One volunteer expressed concern for the young oysters on the bricks. Will the bricks go back into the water?
“These oysters are – um – I got waivers from them and they’re giving themselves to science,” Lim said as the group chuckled.
Soon the office fell into the lull of a low murmur as citizen scientists pored over bricks, scouring for signs of spat. The delicate process employs toothbrushes and rags to wipe away the sticky mud and magnifying glasses to reveal the tiny creatures.
Outside beneath a canopy to shield from the rain, Oxiris Elizondo, a member of the Aqua Team, an environmental club at Richmond High School, pointed to a tiny speck embedded in the brick as her classmate marked down its width on a data sheet.
“It’s something I don’t usually think about,” said Elizondo, a senior. “I get to see the oysters and learn things about them.”
The Aqua Team has 15 student interns at Richmond High School and teaches them about environmental stewardship, said Chiara Swartout, the restoration director for the group’s parent organization, EarthTeam. Her students work on restoring native plants and removing invasive ones, take monthly trips to different Bay Area watersheds, and bike down Wildcat Creek Trail, Swartout said. On Saturday, the nine who made it to the “oyster counting party” reveled in the chance to work with animals.
“I had fun just counting them,” said Daniel Rosillo, a junior. “I know that our environment hasn’t been treated the best. With the youth more involved, with time we can reduce the impact of pollution. We go around picking up trash and counting the oysters … because they help clean the water … That’s just our main goal, to clean up our Bay.”
The Watershed Project’s partnerships and strong push to involve community members didn’t go unnoticed Saturday. NFWF and PG&E presented The Watershed Project with a giant ceremonial $40,000 check to fund their restoration work. Claire Thorp, an assistant director of NFWF’s southwestern partnership office, said it’s critical to empower the community, especially youth, to preserve, restore and protect the environment.
Each of the 30 folks who turned up to count spat on Saturday said they’d volunteer again, according to comment cards filled out at the end of the day.
These oysters are inexplicably attractive.

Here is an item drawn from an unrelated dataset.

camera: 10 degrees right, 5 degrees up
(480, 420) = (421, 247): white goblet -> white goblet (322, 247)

“Each and every time I’m always overwhelmed by the people that choose to come out and be citizen scientists,” said Diana Dunn, education coordinator for The Watershed Project. “For oysters to not be one of those charismatic creatures, people are interested in them … it’s not like a panda or anything like that.”
Dunn said many people don’t know there are oysters in the bay. People who like to eat them know they’re not from around here.

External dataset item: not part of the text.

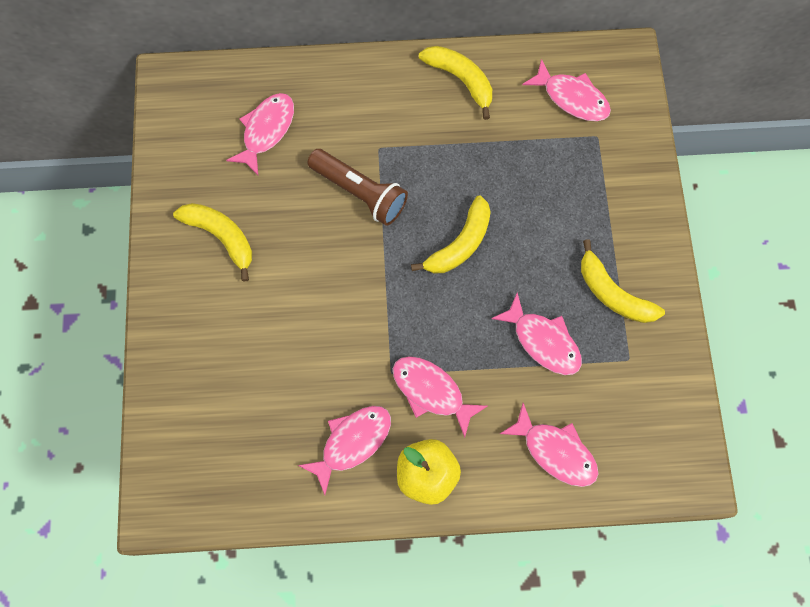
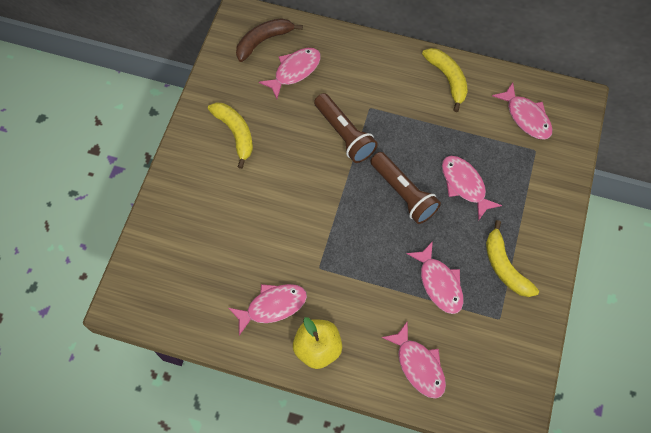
camera: 20 degrees right, 5 degrees down
(212, 104) = (264, 41): none -> brown banana
(431, 391) = (343, 290): pink fish -> pink fish (464, 185)
(460, 244) = (403, 193): yellow banana -> brown flashlight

“People are a little bit surprised or shocked to hear there are oysters in the San Francisco Bay and that gets them to come out a bit,” Dunn said.

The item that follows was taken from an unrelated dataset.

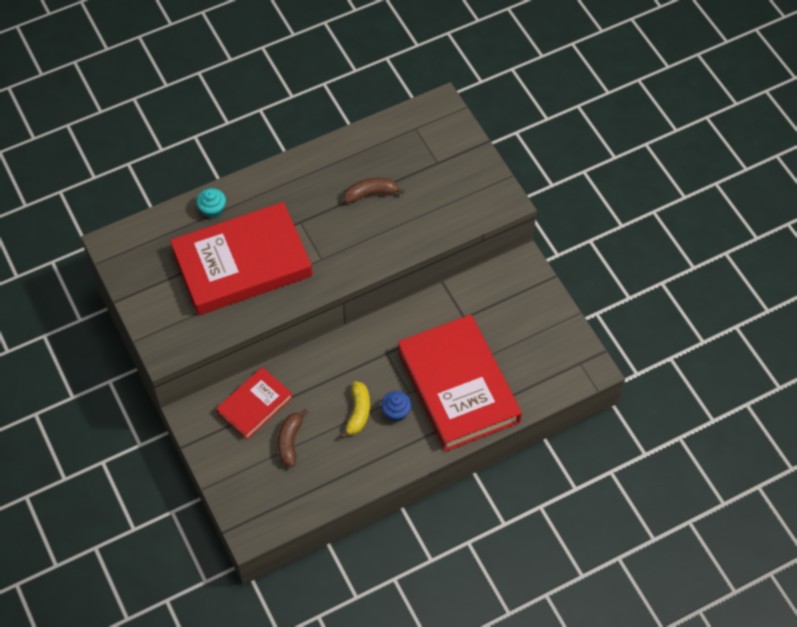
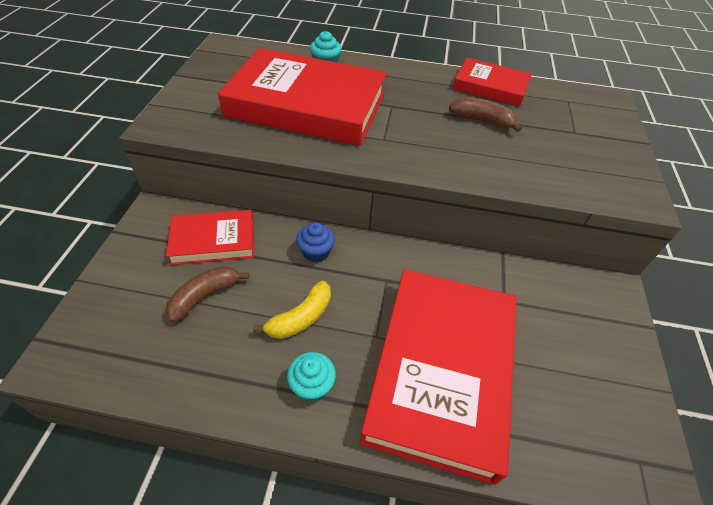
camera: 35 degrees right, 10 degrees down
(352, 150) = (490, 87): none -> red book
(396, 411) = (342, 347): blue cupcake -> blue cupcake (316, 252)
(398, 442) = (312, 385): none -> turquoise cupcake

Lim agreed with the food connection. Bay Area people are into food, he said.
“Everyone knows what an oyster is, but they don’t know the specifics and how cool the oyster is,” he said.
Lim, also part-time oyster farmer, has decided to name the oyster community the “oyster catchers.” His oyster farmer friend inspired the conversation-starting name, Lim said. The farmer tells people he’s an oyster catcher, which prompts the question, “How do you catch oysters?”
Well, it’s a dirty, slippery, sticky process but people seem to love it.
“This is still a grassroots thing. We’re really trying to inspire environmental stewards,” Lim said. “We have to get them out there. We have to get them touching things. We have to get them to be part of the story, not just telling it.”